→ **Reading passage**:
= = = =
There’s “innovation” for you, of the type exploited most memorably by Cambridge Analytica, a data misuse case that introduced the global general public to the fact that we really don’t know what happens with the personal data that so many apps collect.

This week's paper has the mournful title GDPR and the Lost Generation of Innovative Apps (what next? Indiana Jones and the Temple of Third-Party Tracker Doom?). The summary is this: the researchers looked at data on 4.1 million apps on the Google Play Store between 2016 and 2019. They state that "GDPR induced the exit of about a third of available apps" and that half as many new apps were offered in the quarters after it came into effect.

The conclusion: “Whatever the privacy benefits of GDPR, they come at substantial costs in forgone innovation.”

Where to even begin.

First, we need to accept that Android apps, on the Google Play Store during a period in which it has been (and continues to be) repeatedly criticised for offering junky and malicious apps, constitutes an example of, and a proxy for, tech “innovation” generally.

Just, no. For an initial ironic laugh, there's a fresh Irish study from Trinity College's Prof Doug Leith which revealed (just two months ago) that two of Google's widely used Android apps, Messages and Dialer, have serious privacy problems, sending personally identifying data to Google with no opt-out option.

Abusive apps

Google says it plans “to make multiple changes” to the apps now, according to the study.

Next, you have to accept that the huge decline in apps was due to the GDPR, and that the departing apps were valuable and “innovative”.

Might the departures not be due to the ongoing pressure on Google to clean up its Play Store? Because in the period covered by the study, Google Play doubled down on winnowing out abusive apps. In a 2019 official blog post Google Play said its successful crackdown was the result of improving its bad app/bad developer detection technologies and better human review, resulting in a 55 per cent increase in new app rejection, and a 66 per cent increase in malicious app removal...in 2018, the year of GDPR, but nothing to do with GDPR.

On the other hand, an equally pertinent point is that the GDPR, as well as Google Play’s improved app scrutiny process, represents a big app-cleaning broom for sweeping out malicious and privacy-compromising apps and preventing their introduction to the Play Store.

This may represent “forgone innovation” for some, but others might see it as a badly needed spring clean and a most basic app examination process that still needs considerable improvement. Notably, several studies indicate many apps continue to have only questionable compliance with the GDPR.
= = = =
→ **Excerpted records**:
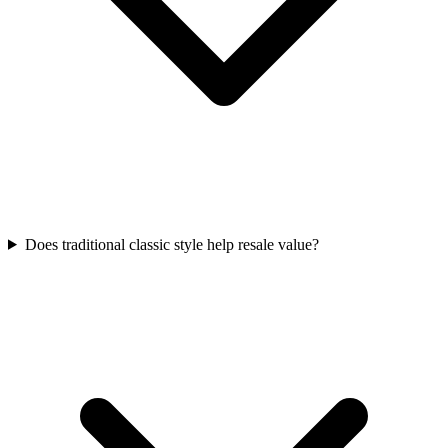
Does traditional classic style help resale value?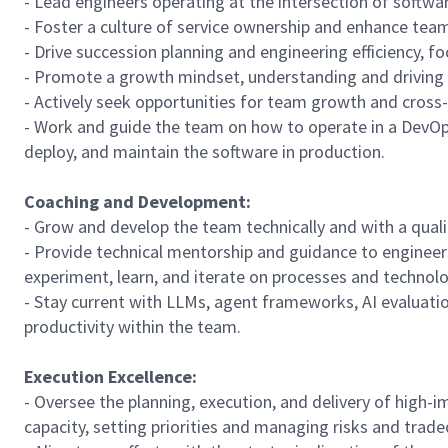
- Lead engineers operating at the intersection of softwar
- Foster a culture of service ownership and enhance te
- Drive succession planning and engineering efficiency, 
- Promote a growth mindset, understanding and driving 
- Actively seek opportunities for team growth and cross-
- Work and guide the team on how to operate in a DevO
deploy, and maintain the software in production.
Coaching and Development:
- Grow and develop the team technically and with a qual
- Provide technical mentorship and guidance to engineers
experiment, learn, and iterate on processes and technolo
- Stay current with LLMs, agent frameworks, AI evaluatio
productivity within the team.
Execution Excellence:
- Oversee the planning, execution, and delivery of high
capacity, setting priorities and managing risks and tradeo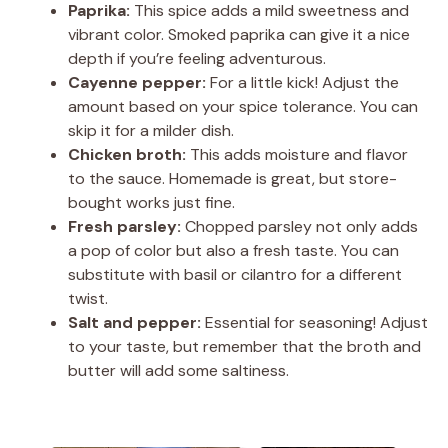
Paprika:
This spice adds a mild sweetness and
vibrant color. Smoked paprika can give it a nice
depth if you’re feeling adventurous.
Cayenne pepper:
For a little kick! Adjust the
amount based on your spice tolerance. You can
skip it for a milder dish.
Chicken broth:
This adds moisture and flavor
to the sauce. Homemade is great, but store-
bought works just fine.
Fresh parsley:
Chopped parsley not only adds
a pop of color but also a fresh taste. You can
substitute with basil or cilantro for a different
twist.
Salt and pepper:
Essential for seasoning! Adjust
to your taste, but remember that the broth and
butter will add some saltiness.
= = = =
→ **Tasks to complete**:
[1] Can you quote the GDPR passage from "This may represent" to "with the GDPR."?
[2] Which years does the GDPR passage mention?
[3] In the GDPR passage, how many Google Play Store apps did the researchers look at data on?
You won't need the records for any of this.

→ **Outputs in order**:
[1]
This may represent “forgone innovation” for some, but others might see it as a badly needed spring clean and a most basic app examination process that still needs considerable improvement. Notably, several studies indicate many apps continue to have only questionable compliance with the GDPR.

[2] 2016, 2018, 2019

[3] 4.1 million apps, between 2016 and 2019.